* What is required: Pictures do not belong in your copy. Repeat all the other data exactly.

─── The data ───

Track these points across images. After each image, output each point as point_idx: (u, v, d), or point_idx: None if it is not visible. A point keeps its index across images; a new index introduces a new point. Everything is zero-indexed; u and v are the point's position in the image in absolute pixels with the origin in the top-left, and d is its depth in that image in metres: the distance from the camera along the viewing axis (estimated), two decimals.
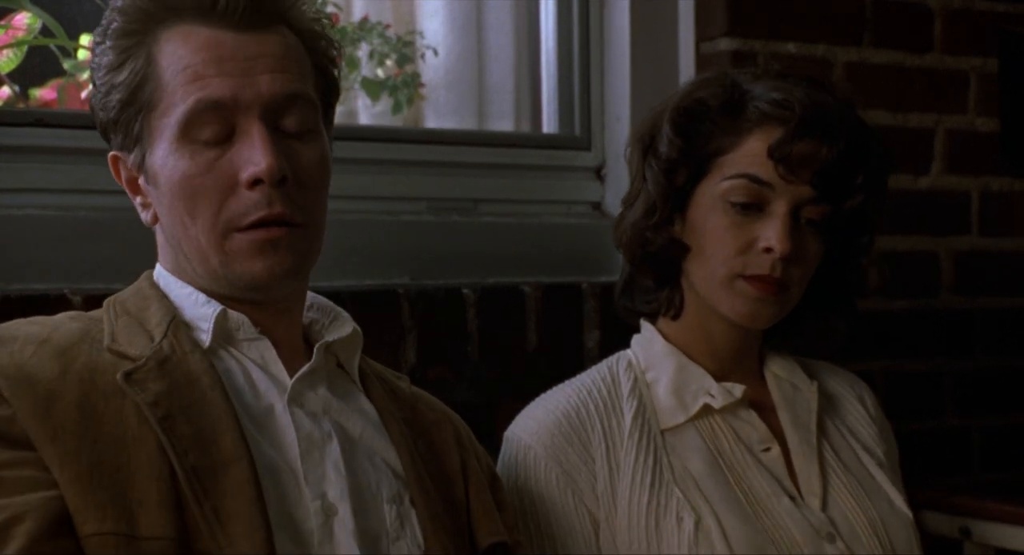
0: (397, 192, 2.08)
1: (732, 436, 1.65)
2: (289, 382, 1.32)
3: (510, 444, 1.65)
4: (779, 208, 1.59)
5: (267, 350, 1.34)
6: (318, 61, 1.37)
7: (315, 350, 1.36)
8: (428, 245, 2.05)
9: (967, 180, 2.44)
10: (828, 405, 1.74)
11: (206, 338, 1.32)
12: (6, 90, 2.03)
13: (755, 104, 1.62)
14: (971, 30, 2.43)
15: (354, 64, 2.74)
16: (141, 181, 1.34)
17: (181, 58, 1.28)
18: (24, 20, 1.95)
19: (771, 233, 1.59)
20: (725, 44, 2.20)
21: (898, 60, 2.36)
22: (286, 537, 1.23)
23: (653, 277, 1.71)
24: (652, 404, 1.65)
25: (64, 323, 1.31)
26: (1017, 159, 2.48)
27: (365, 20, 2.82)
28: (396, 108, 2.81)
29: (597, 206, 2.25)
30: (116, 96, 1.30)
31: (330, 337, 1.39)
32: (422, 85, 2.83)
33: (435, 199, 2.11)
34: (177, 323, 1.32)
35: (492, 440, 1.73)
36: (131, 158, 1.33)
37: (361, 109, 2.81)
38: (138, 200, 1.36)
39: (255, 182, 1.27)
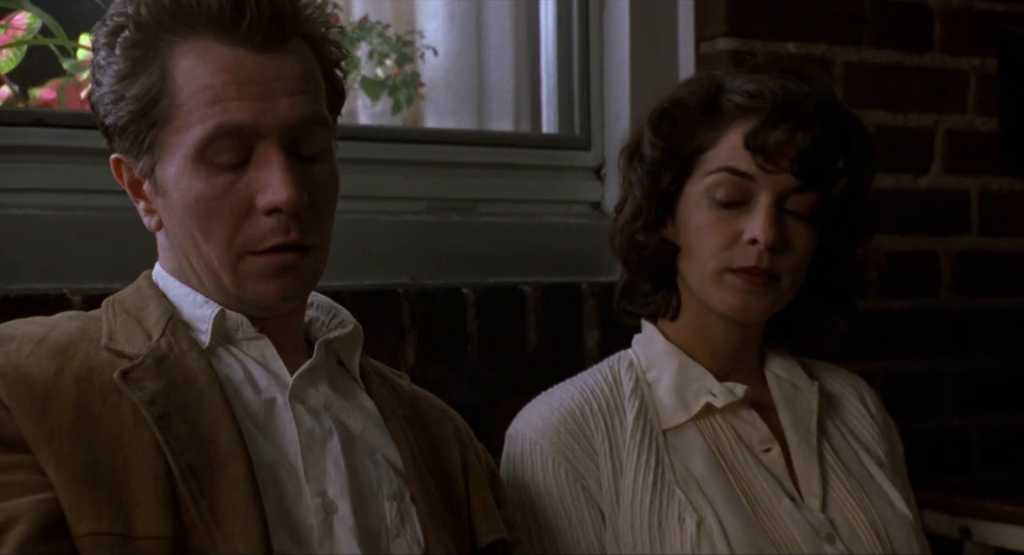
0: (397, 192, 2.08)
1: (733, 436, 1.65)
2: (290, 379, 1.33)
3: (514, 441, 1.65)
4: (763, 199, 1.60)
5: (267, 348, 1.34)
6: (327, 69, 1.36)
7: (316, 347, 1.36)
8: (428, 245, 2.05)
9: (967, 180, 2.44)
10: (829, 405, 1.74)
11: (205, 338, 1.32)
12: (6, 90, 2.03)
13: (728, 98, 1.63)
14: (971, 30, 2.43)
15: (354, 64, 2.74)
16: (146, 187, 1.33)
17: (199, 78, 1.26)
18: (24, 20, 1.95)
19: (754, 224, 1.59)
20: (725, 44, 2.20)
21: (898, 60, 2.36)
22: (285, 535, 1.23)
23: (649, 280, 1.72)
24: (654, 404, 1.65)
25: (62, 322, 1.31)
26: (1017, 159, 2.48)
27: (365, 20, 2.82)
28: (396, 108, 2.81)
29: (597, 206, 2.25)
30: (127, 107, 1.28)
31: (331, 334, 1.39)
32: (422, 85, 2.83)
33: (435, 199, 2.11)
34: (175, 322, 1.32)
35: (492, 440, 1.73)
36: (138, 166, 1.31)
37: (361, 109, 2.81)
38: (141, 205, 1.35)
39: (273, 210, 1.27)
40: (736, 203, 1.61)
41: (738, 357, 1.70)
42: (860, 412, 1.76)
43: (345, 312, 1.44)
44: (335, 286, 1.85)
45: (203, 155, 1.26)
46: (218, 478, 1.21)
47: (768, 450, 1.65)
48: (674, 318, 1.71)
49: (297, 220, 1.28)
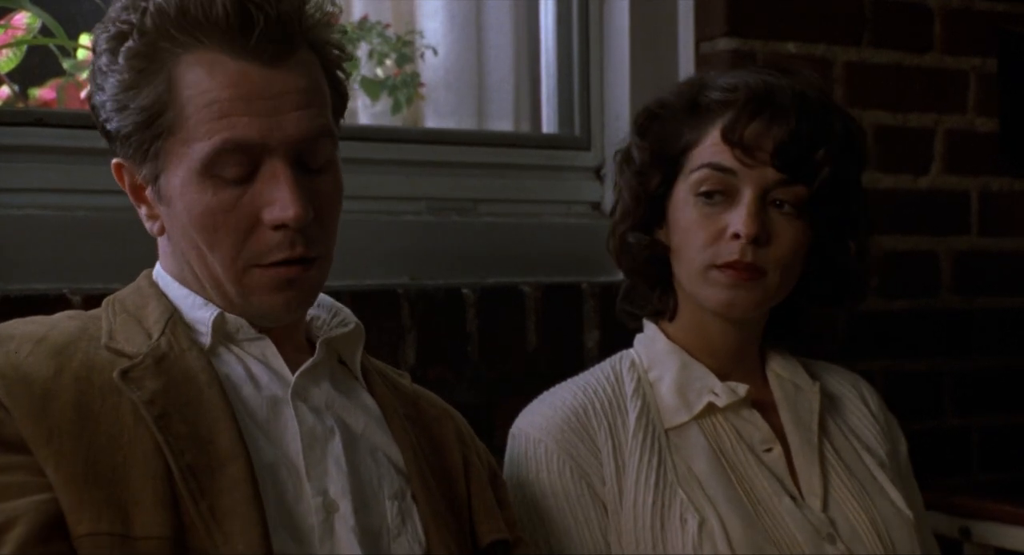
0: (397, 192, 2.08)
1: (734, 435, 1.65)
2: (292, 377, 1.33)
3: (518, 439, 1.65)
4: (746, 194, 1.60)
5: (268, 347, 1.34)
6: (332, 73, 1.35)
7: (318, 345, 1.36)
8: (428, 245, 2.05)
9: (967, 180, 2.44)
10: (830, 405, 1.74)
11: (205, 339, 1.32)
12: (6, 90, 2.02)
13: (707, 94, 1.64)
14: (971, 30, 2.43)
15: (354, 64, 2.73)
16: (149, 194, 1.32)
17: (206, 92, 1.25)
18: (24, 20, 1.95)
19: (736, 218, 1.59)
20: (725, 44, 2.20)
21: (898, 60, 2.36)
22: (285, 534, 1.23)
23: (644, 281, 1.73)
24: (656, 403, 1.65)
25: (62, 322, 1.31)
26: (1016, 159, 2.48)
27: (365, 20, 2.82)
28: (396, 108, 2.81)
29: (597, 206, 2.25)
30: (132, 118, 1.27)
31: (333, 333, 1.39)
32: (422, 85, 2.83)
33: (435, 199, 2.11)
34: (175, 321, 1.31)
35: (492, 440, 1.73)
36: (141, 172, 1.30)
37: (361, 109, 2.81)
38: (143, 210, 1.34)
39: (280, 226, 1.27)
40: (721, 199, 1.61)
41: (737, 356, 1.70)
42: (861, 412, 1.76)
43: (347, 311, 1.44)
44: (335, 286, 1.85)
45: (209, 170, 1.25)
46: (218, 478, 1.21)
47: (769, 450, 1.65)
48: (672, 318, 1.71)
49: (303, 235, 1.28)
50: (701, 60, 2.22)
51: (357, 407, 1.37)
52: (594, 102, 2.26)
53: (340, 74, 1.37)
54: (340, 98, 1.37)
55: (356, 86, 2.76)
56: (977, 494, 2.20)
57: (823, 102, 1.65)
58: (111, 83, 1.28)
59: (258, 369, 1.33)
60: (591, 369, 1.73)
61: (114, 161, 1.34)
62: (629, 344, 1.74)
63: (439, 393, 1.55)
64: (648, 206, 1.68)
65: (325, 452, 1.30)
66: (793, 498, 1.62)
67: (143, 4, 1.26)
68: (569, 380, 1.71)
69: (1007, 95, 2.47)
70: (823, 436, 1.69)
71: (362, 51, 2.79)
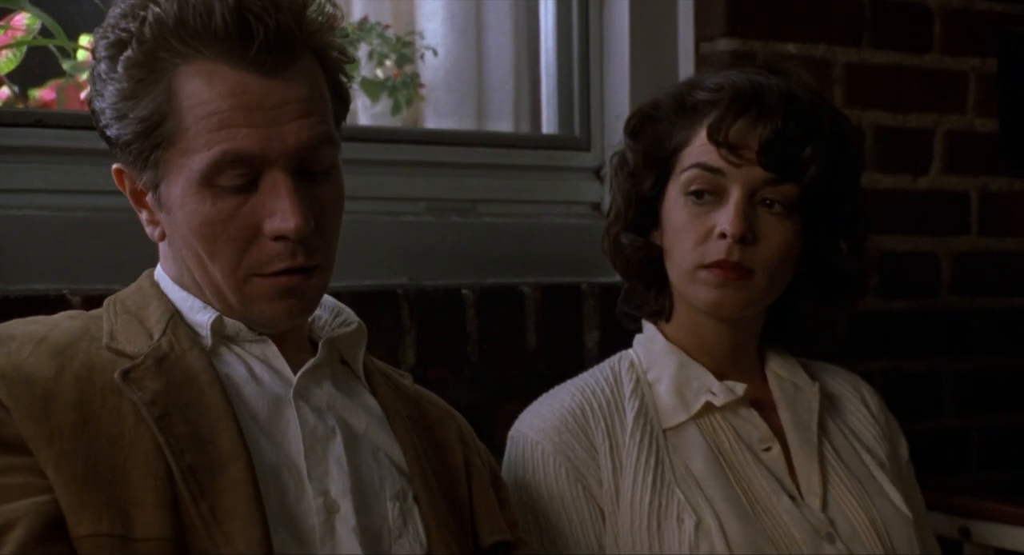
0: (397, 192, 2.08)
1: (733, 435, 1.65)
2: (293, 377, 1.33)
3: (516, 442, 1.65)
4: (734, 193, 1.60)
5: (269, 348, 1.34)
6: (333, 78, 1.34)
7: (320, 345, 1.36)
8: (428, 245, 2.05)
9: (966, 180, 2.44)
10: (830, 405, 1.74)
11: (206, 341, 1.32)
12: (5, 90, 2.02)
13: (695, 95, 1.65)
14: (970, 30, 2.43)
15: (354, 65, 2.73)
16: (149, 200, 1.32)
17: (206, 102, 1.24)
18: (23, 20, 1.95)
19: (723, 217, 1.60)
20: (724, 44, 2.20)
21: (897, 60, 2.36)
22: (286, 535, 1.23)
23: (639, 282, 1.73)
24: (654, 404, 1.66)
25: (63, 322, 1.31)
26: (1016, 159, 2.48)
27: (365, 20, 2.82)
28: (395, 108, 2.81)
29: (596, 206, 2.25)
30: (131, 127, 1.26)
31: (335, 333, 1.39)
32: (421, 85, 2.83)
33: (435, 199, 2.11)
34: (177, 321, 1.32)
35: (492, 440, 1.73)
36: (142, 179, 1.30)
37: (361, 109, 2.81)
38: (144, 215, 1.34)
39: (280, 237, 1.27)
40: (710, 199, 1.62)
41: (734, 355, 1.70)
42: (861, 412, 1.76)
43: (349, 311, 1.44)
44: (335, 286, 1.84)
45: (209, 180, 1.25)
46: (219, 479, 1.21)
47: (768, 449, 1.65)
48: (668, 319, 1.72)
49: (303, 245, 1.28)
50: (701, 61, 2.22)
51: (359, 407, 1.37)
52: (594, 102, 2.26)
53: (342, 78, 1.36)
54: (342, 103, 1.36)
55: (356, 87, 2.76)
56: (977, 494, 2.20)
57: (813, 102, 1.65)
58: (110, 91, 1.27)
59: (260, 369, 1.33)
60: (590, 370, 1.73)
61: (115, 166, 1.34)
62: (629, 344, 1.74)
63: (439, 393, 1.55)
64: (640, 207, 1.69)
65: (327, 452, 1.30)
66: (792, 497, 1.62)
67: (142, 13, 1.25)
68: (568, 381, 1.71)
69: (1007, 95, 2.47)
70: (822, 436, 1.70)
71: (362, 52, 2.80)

───

* Answer:
Track these points across images. After each image, output each point as point_idx: (u, v, d), or point_idx: None if it is not visible. A point keeps its index across images; a new index introduces a new point. Everything is zero-indexed; u and v are the point's position in the image in absolute pixels with the origin in the top-left, and d is its depth in that image in metres: the distance from the camera along the viewing axis (estimated), two decimals.
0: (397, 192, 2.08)
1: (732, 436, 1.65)
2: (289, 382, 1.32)
3: (510, 444, 1.65)
4: (779, 208, 1.59)
5: (267, 350, 1.34)
6: (318, 61, 1.37)
7: (315, 350, 1.36)
8: (428, 245, 2.05)
9: (967, 180, 2.44)
10: (828, 405, 1.74)
11: (206, 338, 1.32)
12: (6, 90, 2.03)
13: (755, 104, 1.62)
14: (971, 30, 2.43)
15: (354, 64, 2.74)
16: (141, 181, 1.34)
17: (181, 58, 1.28)
18: (24, 20, 1.95)
19: (771, 233, 1.59)
20: (725, 44, 2.20)
21: (898, 60, 2.36)
22: (286, 537, 1.23)
23: (653, 277, 1.71)
24: (652, 404, 1.65)
25: (64, 323, 1.31)
26: (1017, 159, 2.48)
27: (365, 20, 2.82)
28: (396, 108, 2.81)
29: (597, 206, 2.25)
30: (116, 96, 1.30)
31: (330, 337, 1.39)
32: (422, 85, 2.83)
33: (435, 199, 2.11)
34: (177, 323, 1.32)
35: (492, 440, 1.73)
36: (131, 158, 1.33)
37: (361, 109, 2.81)
38: (138, 200, 1.36)
39: (255, 182, 1.27)
0: (397, 192, 2.08)
1: (733, 436, 1.65)
2: (290, 379, 1.33)
3: (514, 441, 1.65)
4: (763, 199, 1.60)
5: (267, 348, 1.34)
6: (327, 69, 1.36)
7: (316, 347, 1.36)
8: (428, 245, 2.05)
9: (967, 180, 2.44)
10: (829, 405, 1.74)
11: (205, 338, 1.32)
12: (6, 90, 2.03)
13: (728, 98, 1.63)
14: (971, 30, 2.43)
15: (354, 64, 2.74)
16: (146, 187, 1.33)
17: (199, 78, 1.26)
18: (24, 20, 1.95)
19: (754, 224, 1.59)
20: (725, 44, 2.20)
21: (898, 60, 2.36)
22: (285, 535, 1.23)
23: (649, 280, 1.72)
24: (654, 404, 1.65)
25: (62, 322, 1.31)
26: (1017, 159, 2.48)
27: (365, 20, 2.82)
28: (396, 108, 2.81)
29: (597, 206, 2.25)
30: (127, 107, 1.28)
31: (331, 334, 1.39)
32: (422, 85, 2.83)
33: (435, 199, 2.11)
34: (175, 322, 1.32)
35: (492, 440, 1.73)
36: (138, 166, 1.31)
37: (361, 109, 2.81)
38: (141, 205, 1.35)
39: (273, 210, 1.27)
40: (736, 203, 1.61)
41: (738, 357, 1.70)
42: (860, 412, 1.76)
43: (345, 312, 1.44)
44: (335, 286, 1.85)
45: (203, 155, 1.26)
46: (218, 478, 1.21)
47: (768, 450, 1.65)
48: (674, 318, 1.71)
49: (297, 220, 1.28)
0: (397, 192, 2.08)
1: (734, 435, 1.65)
2: (292, 377, 1.33)
3: (518, 439, 1.65)
4: (746, 194, 1.60)
5: (268, 347, 1.34)
6: (332, 73, 1.35)
7: (318, 345, 1.36)
8: (428, 245, 2.05)
9: (967, 180, 2.44)
10: (830, 405, 1.74)
11: (205, 339, 1.32)
12: (6, 90, 2.02)
13: (707, 94, 1.64)
14: (971, 30, 2.43)
15: (354, 64, 2.73)
16: (149, 194, 1.32)
17: (206, 92, 1.25)
18: (24, 20, 1.95)
19: (736, 218, 1.59)
20: (725, 44, 2.20)
21: (898, 60, 2.36)
22: (285, 534, 1.23)
23: (644, 281, 1.73)
24: (656, 403, 1.65)
25: (62, 322, 1.31)
26: (1016, 159, 2.48)
27: (365, 20, 2.82)
28: (396, 108, 2.81)
29: (597, 206, 2.25)
30: (132, 118, 1.27)
31: (333, 333, 1.39)
32: (422, 85, 2.83)
33: (435, 199, 2.11)
34: (175, 321, 1.31)
35: (492, 440, 1.73)
36: (141, 172, 1.30)
37: (361, 109, 2.81)
38: (143, 210, 1.34)
39: (280, 226, 1.27)
40: (721, 199, 1.61)
41: (737, 356, 1.70)
42: (861, 412, 1.76)
43: (347, 311, 1.44)
44: (335, 286, 1.85)
45: (209, 170, 1.25)
46: (218, 478, 1.21)
47: (769, 450, 1.65)
48: (672, 318, 1.71)
49: (303, 235, 1.28)
50: (701, 60, 2.22)
51: (357, 407, 1.37)
52: (594, 102, 2.26)
53: (340, 74, 1.37)
54: (340, 98, 1.37)
55: (356, 86, 2.76)
56: (977, 494, 2.20)
57: (823, 102, 1.65)
58: (111, 83, 1.28)
59: (258, 369, 1.33)
60: (591, 369, 1.73)
61: (114, 161, 1.34)
62: (629, 344, 1.74)
63: (439, 393, 1.55)
64: (648, 206, 1.68)
65: (325, 452, 1.30)
66: (793, 498, 1.62)
67: (143, 4, 1.26)
68: (569, 380, 1.71)
69: (1007, 95, 2.47)
70: (823, 436, 1.69)
71: (362, 51, 2.79)
0: (397, 192, 2.08)
1: (733, 435, 1.65)
2: (293, 377, 1.33)
3: (516, 442, 1.65)
4: (734, 193, 1.60)
5: (269, 348, 1.34)
6: (333, 78, 1.34)
7: (320, 345, 1.36)
8: (428, 245, 2.05)
9: (966, 180, 2.44)
10: (830, 405, 1.74)
11: (206, 341, 1.32)
12: (5, 90, 2.02)
13: (695, 95, 1.65)
14: (970, 30, 2.43)
15: (354, 65, 2.73)
16: (149, 200, 1.32)
17: (206, 102, 1.24)
18: (23, 20, 1.95)
19: (723, 217, 1.60)
20: (724, 44, 2.20)
21: (897, 60, 2.36)
22: (286, 535, 1.23)
23: (639, 282, 1.73)
24: (654, 404, 1.66)
25: (63, 322, 1.31)
26: (1016, 159, 2.48)
27: (365, 20, 2.82)
28: (395, 108, 2.81)
29: (596, 206, 2.25)
30: (131, 127, 1.26)
31: (335, 333, 1.39)
32: (421, 85, 2.83)
33: (435, 199, 2.11)
34: (177, 321, 1.32)
35: (492, 440, 1.73)
36: (142, 179, 1.30)
37: (361, 109, 2.81)
38: (144, 215, 1.34)
39: (280, 237, 1.27)
40: (710, 199, 1.62)
41: (734, 355, 1.70)
42: (861, 412, 1.76)
43: (349, 311, 1.44)
44: (335, 286, 1.84)
45: (209, 180, 1.25)
46: (219, 479, 1.21)
47: (768, 449, 1.65)
48: (668, 319, 1.72)
49: (303, 245, 1.28)
50: (701, 61, 2.22)
51: (359, 407, 1.37)
52: (594, 102, 2.26)
53: (342, 78, 1.36)
54: (342, 103, 1.36)
55: (356, 87, 2.76)
56: (977, 494, 2.20)
57: (813, 102, 1.65)
58: (110, 91, 1.27)
59: (260, 369, 1.33)
60: (590, 370, 1.73)
61: (115, 166, 1.34)
62: (629, 344, 1.74)
63: (439, 393, 1.55)
64: (640, 207, 1.69)
65: (327, 452, 1.30)
66: (792, 497, 1.62)
67: (142, 13, 1.25)
68: (568, 381, 1.71)
69: (1007, 95, 2.47)
70: (822, 436, 1.70)
71: (362, 52, 2.80)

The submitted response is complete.